«(...) uma tarde, já não sei quando, ou talvez ao fim da manhã, ao entrar para o eléctrico dos Olivais, senti um baque, vi aquele rosto como nunca outro assim, não era feio e era quase bonito, estava antes da fealdade e da beleza, era um rosto do homem antes do homem, não podia ser senão ele, ninguém me disse, mas eu olhei e soube que só podia ser ele, Miguel Torga. A menos que fosse a reincarnação de Viriato. E soube mais: soube que ele só podia ser assim, aquele rosto, aquele olhar de águia das montanhas, aquele porte de camponês e príncipe. Soube que ele só podia ser assim e só podia ter aquele nome. (...) Não creio que tenha sido por homenagem a Cervantes e Unamuno, nem sequer pela flor do monte, mas sim pelas vogais e consoantes. Há nomes que estão certos sem se saber porquê e este nome está certo. Veja-se o e de Miguel e o o de Torga, vogais abertas, mas, sobretudo, nem percebo porque nunca ninguém deu por isso, veja-se o g de Miguel e o g de Torga. Esse é o segredo, vogais, consoantes, sonoridades, correspondências, mistérios. Seja como for, ele só podia ter aquele nome e este nome. É por isso que não sei quem é Adolfo Rocha. Acho que Miguel Torga é só isso, Miguel Torga, ele próprio, o outro, no exacto sentido em que Rimbaud definiu o poeta moderno: "je est un autre". Ou talvez seja mais complicado, talvez ele tenha acabado por fazer o contrário: um outro é eu.

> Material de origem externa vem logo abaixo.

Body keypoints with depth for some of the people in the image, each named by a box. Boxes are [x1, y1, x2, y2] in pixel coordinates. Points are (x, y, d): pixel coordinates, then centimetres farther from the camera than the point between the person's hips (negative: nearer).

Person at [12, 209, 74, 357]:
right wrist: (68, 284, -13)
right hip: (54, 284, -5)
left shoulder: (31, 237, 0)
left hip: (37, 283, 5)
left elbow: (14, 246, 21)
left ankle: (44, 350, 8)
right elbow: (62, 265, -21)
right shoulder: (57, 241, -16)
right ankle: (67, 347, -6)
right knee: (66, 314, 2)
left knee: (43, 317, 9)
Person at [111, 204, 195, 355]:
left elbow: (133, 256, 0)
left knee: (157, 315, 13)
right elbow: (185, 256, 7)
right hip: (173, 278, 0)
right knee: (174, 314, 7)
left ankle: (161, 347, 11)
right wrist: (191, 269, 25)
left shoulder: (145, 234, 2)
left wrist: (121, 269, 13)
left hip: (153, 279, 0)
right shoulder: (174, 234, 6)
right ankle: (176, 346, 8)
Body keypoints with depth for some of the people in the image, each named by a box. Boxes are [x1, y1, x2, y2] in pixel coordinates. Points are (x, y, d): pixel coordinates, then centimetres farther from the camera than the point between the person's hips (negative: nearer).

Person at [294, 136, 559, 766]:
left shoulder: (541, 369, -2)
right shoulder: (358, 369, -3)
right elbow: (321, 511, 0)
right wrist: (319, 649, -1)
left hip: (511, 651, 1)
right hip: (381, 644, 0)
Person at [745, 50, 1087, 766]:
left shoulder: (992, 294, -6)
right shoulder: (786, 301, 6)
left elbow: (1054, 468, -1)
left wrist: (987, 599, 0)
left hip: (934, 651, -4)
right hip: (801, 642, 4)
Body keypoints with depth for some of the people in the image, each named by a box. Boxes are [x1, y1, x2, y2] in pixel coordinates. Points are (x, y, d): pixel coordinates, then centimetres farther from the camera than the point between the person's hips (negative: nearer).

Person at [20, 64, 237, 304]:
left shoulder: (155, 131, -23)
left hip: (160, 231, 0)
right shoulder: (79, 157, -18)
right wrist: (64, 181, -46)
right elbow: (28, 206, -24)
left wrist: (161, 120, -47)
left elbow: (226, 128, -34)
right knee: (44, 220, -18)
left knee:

O garoto trangalhadanças que de fralda de fora vai à escola aprender a gramática e a tabuada nunca se chamou Adolfo. Mesmo sem o saber ele já era Miguel e só nasceu verdadeiramente quando o autor o pôs em Agarez, que é S. Martinho erigido em local mítico, o tal "local sem paredes", onde a escrita e a vida se fundem em realidade e símbolo para ganhar uma dimensão universal.»
Manuel Alegre
Miguel Torga nasceu a 12 de Agosto de 1907, em S. Martinho de Anta.